By the time he was cast as Sam, Wilson was already a well known musician. Though he was portrayed in the film as a singer and keyboard player, he had actually been a vocalist and drummer in various other venues, and was not well versed on piano. In “Casablanca” (his sixth film) the scenes were reportedly filmed with Wilson singing as he copied the hand movements of an offstage pianist, Elliot Carpenter. Carpenter is said to have been the only other African American in the company. He and Wilson became friends, along with their wives. Studio musician Jean Vincent Plummer dubbed Wilson’s keyboard part for the film.

In “Casablanca,” Wilson performs at least six songs, or portions of them, including what became the signature song for the film, “As Time Goes By,” composed by Herman Hupfield. Portions of the melody are also woven into the Max Steiner soundtrack. “As Time Goes By” had been written by Hupfield for a 1931 musical named “Everybody’s Welcome.” Wilson was unable to make a commercial recording of it after the film’s release due to a musician’s strike, and an early version was released using a 1931 recording of Rudy Vallee which became a number one hit.
^^^^^^^^^^^^^^^^
The tasks:
**a)** In the Casablanca passage, who dubbed Wilson's keyboard part for the film?
**b)** Reproduce the Casablanca passage word for word between "By the time" and "for the film.", inclusive.
The lines that come next aren't needed for anything here.

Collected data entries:
^^^^^^^^^^^^^^^^
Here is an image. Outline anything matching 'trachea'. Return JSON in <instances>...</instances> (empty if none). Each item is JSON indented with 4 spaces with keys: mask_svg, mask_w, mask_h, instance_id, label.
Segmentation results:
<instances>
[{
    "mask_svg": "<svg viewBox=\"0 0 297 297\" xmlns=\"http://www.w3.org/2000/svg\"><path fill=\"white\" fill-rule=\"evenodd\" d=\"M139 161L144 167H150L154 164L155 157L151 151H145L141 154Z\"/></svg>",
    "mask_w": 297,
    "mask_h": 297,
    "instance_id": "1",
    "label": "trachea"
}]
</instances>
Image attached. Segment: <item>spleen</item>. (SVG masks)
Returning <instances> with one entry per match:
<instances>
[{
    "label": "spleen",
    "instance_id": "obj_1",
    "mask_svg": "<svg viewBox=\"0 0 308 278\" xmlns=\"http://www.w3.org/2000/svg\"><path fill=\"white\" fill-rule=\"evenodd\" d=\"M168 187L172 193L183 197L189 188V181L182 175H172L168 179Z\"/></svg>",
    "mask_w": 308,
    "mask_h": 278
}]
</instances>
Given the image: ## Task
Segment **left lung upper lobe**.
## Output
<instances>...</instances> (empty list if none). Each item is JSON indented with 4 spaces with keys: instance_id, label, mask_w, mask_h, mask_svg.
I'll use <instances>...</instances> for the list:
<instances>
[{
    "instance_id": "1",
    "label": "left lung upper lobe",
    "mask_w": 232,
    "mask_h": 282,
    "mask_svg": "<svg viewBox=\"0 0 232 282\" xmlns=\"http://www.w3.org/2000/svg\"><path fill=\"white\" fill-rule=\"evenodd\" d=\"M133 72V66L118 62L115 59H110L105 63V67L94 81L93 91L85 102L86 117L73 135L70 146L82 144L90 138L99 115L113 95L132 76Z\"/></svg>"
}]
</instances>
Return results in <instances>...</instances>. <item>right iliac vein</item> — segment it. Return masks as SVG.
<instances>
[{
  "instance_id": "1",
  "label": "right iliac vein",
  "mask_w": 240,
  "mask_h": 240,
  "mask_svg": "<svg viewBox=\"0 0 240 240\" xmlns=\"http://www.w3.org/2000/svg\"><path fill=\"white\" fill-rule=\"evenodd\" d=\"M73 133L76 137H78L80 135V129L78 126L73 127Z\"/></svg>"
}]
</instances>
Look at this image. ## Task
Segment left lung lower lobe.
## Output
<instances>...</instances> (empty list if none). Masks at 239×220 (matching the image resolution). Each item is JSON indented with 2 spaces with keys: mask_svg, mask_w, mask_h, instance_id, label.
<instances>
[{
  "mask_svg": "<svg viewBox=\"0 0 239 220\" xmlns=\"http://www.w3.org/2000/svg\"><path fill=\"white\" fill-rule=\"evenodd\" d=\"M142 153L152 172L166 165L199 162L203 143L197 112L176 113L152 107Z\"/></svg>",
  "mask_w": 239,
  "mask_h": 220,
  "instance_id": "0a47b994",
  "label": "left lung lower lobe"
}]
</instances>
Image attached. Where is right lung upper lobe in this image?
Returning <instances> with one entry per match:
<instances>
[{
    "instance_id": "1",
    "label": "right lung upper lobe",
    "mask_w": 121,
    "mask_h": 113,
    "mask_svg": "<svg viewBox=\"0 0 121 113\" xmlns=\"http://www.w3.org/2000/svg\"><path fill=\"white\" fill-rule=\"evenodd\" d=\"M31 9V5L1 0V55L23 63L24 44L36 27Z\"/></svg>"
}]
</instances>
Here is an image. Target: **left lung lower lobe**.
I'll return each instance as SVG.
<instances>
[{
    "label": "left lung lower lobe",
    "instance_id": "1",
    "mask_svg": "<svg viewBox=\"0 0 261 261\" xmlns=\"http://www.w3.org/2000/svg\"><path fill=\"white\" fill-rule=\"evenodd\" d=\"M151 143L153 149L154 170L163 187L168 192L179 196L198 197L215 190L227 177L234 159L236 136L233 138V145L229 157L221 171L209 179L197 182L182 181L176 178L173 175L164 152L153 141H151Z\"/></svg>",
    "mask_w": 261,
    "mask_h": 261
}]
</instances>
^^^^^^^^^^^^^^^^
Responses:
**a)** Studio musician Jean Vincent Plummer dubbed Wilson's keyboard part.

**b)**
By the time he was cast as Sam, Wilson was already a well known musician. Though he was portrayed in the film as a singer and keyboard player, he had actually been a vocalist and drummer in various other venues, and was not well versed on piano. In “Casablanca” (his sixth film) the scenes were reportedly filmed with Wilson singing as he copied the hand movements of an offstage pianist, Elliot Carpenter. Carpenter is said to have been the only other African American in the company. He and Wilson became friends, along with their wives. Studio musician Jean Vincent Plummer dubbed Wilson’s keyboard part for the film.